## Raw records
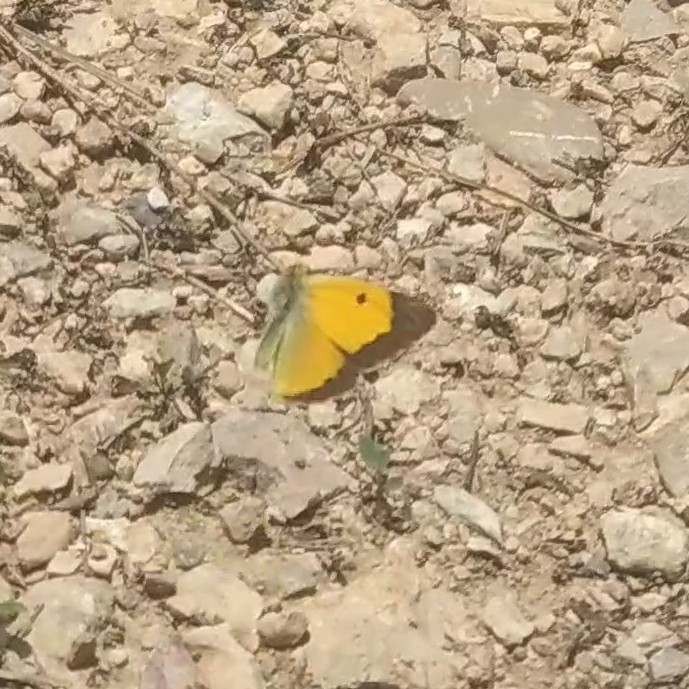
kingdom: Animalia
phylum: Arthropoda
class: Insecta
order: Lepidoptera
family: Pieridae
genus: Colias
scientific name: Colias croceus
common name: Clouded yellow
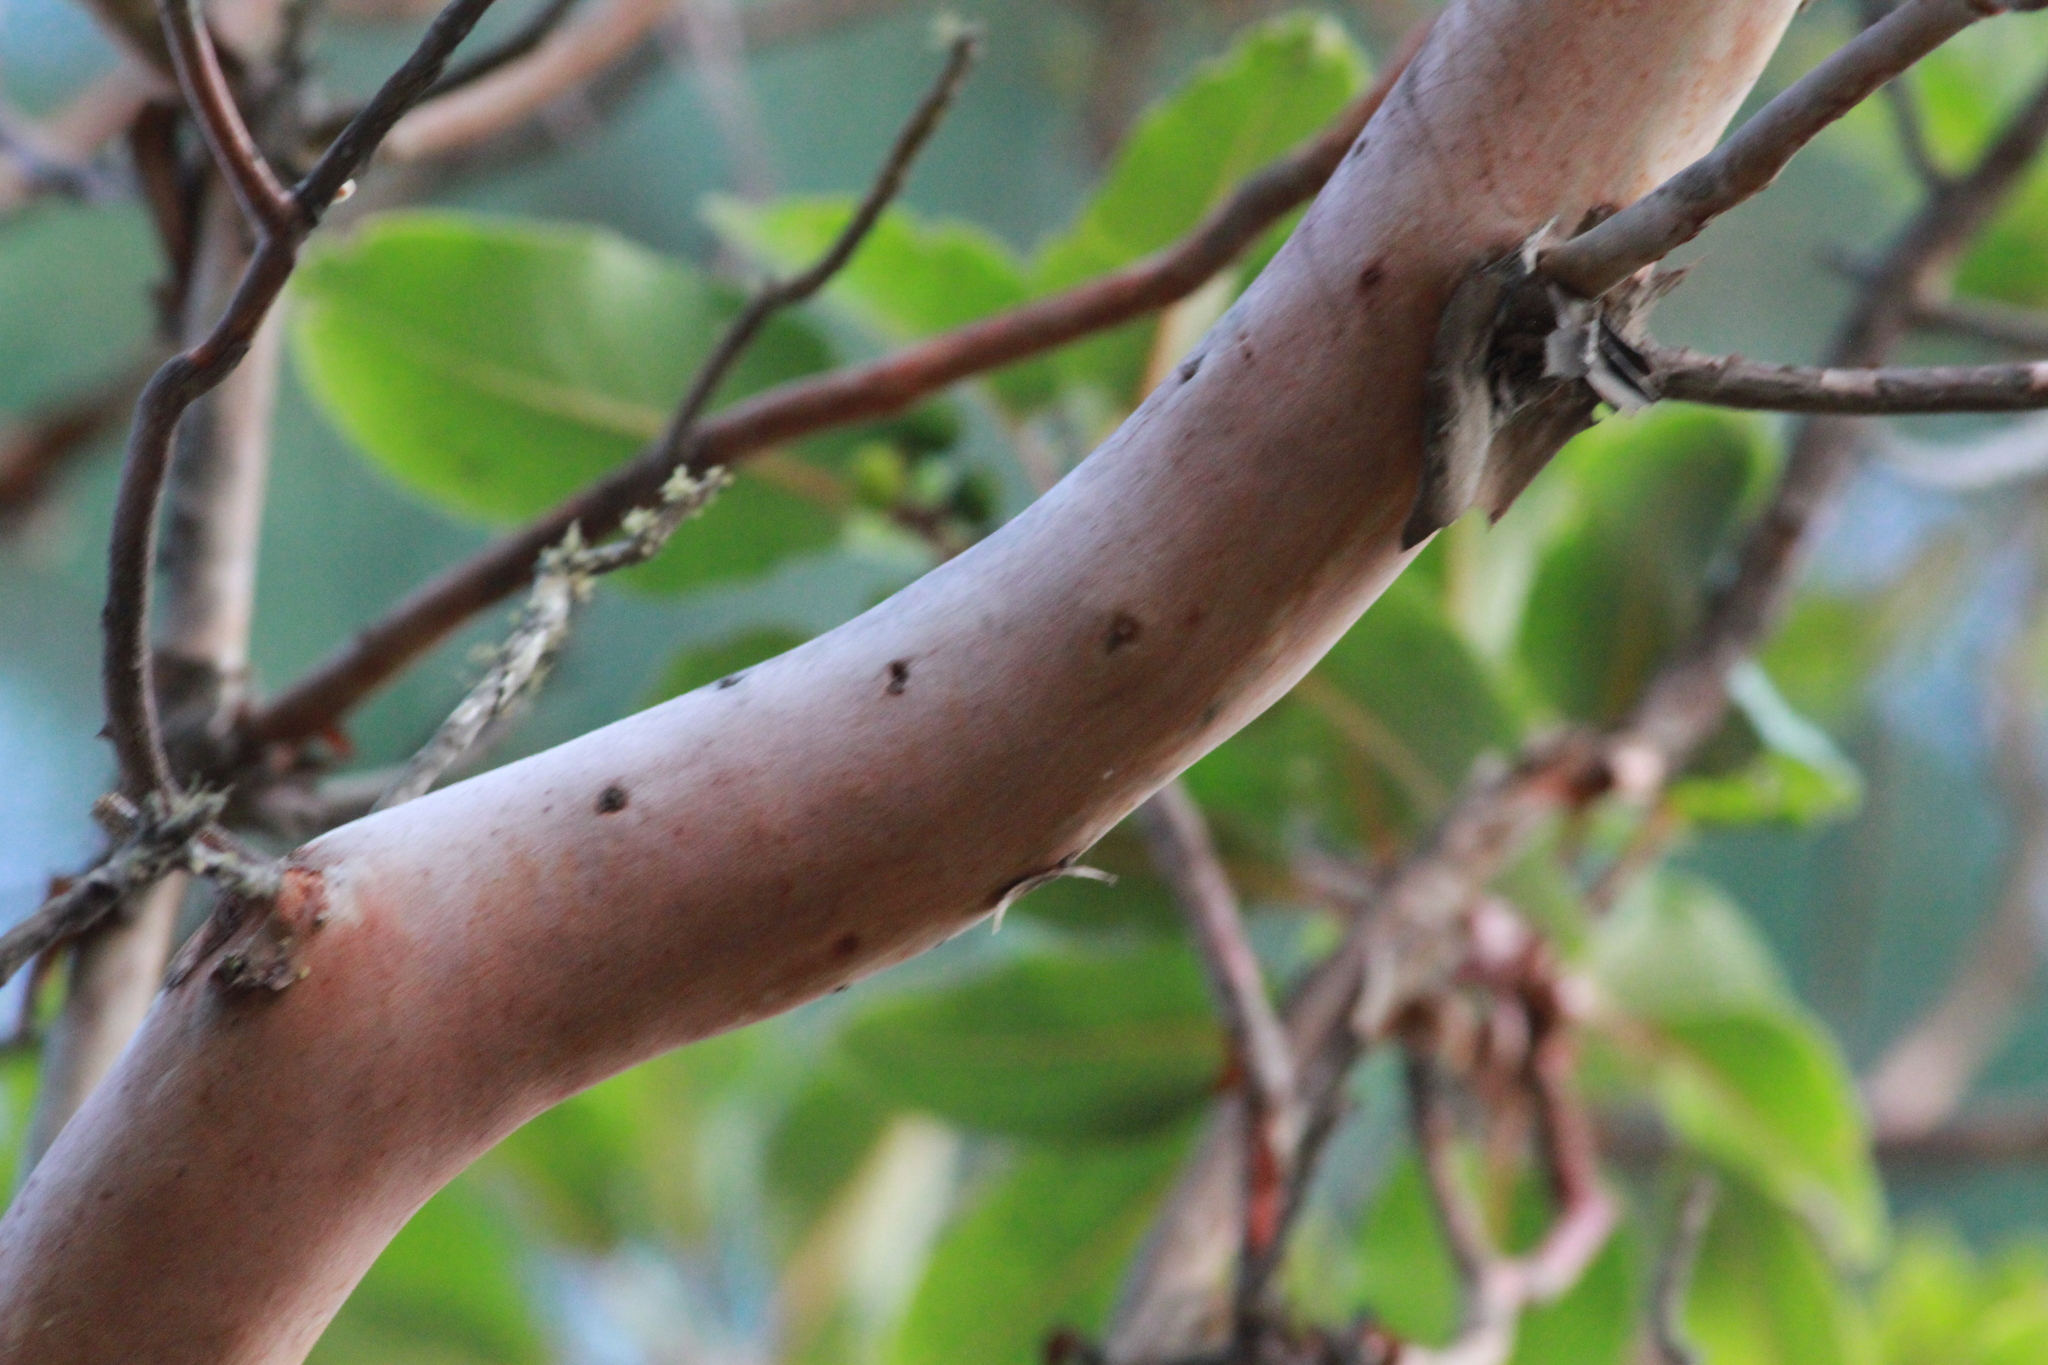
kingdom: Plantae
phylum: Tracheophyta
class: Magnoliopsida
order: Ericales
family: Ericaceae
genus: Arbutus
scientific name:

==

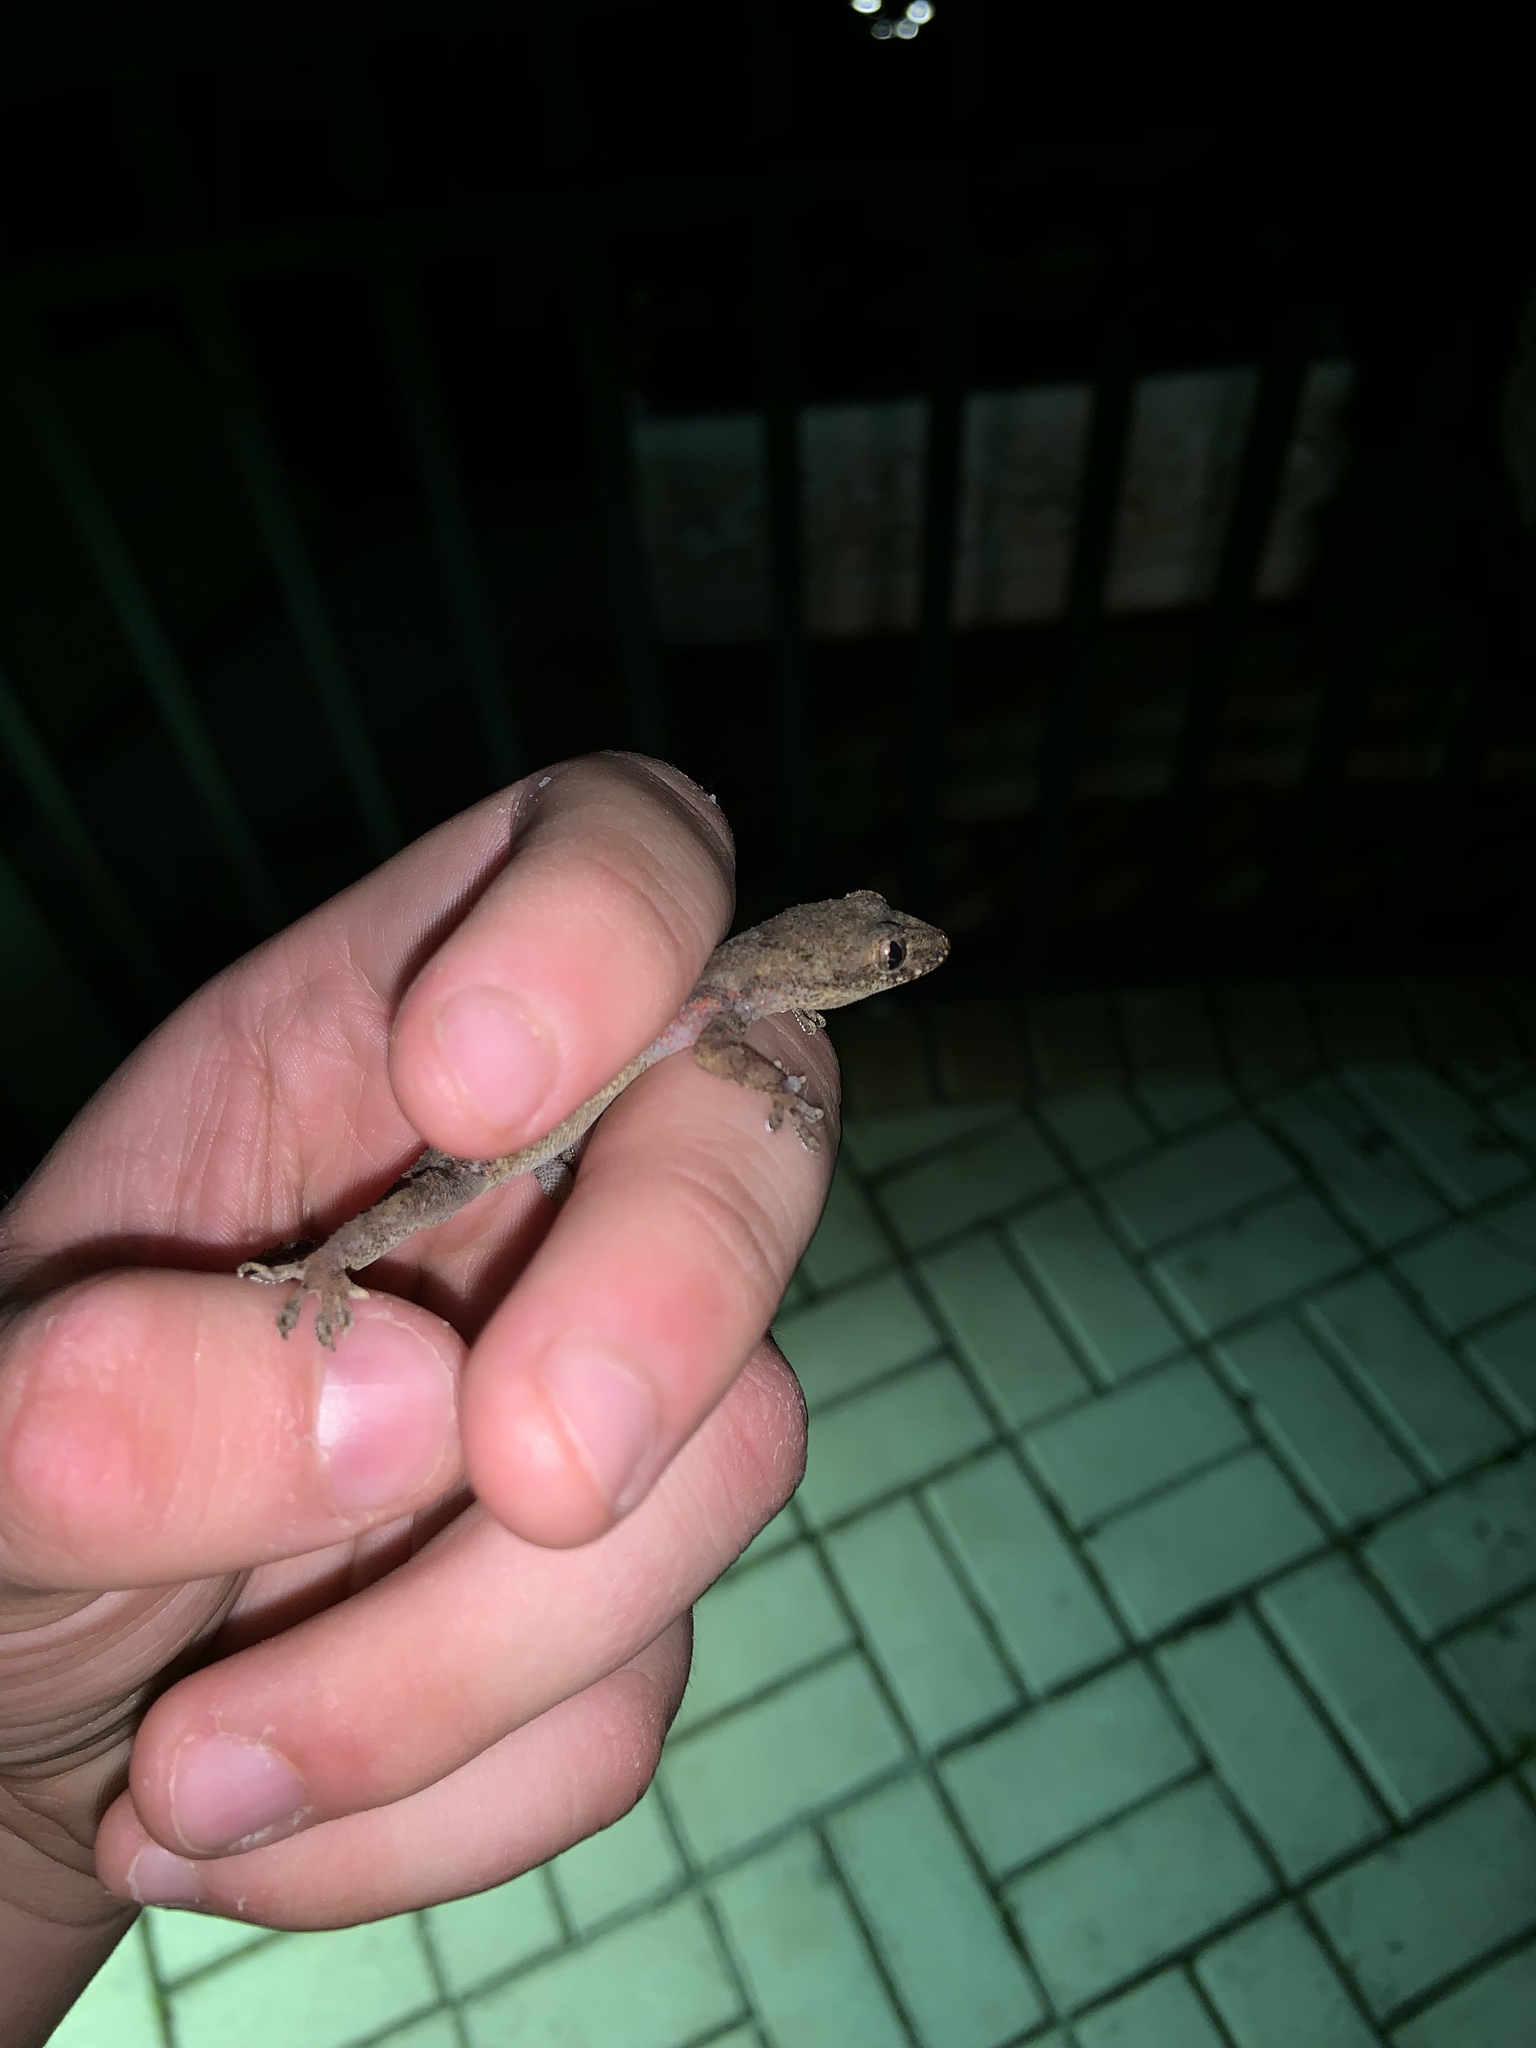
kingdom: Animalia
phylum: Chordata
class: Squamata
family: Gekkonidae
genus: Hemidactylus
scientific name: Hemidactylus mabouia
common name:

==

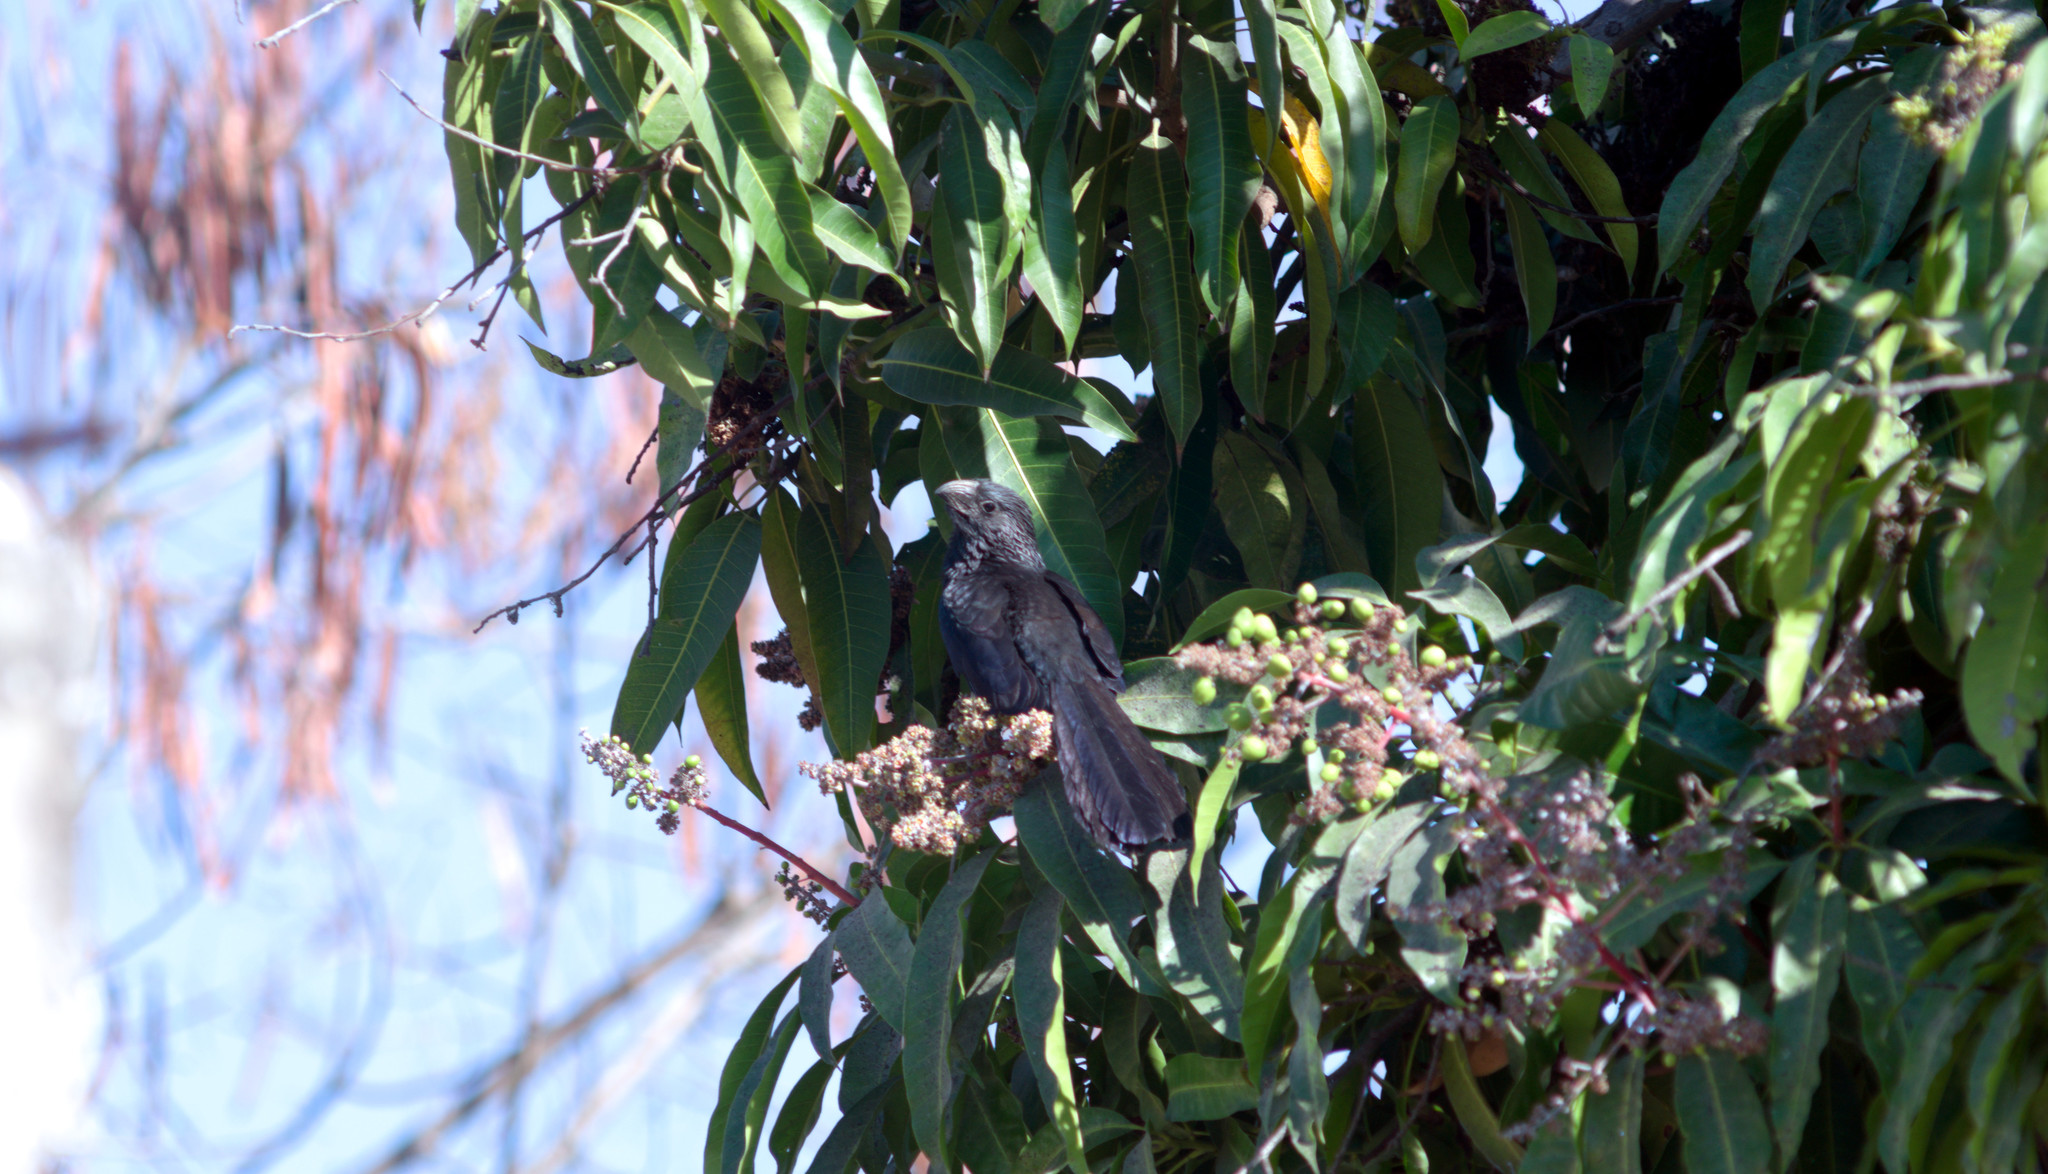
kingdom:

## Goal
Transcribe the data word for word from the line with "common name: Clouded yellow" to the line with "genus: Arbutus", including both of those lines. Leave out the pictures.

## Problem solution
common name: Clouded yellow
kingdom: Plantae
phylum: Tracheophyta
class: Magnoliopsida
order: Ericales
family: Ericaceae
genus: Arbutus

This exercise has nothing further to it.